TASK DESCRIPTION. Report the lines of the data below that contain the string "homes".

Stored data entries
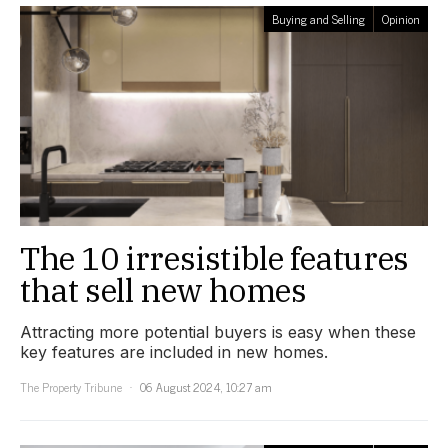
Buying and Selling
Opinion
The 10 irresistible features
that sell new homes
Attracting more potential buyers is easy when these
key features are included in new homes.
The Property Tribune
06 August 2024, 10:27 am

TASK SOLUTION.
that sell new homes
key features are included in new homes.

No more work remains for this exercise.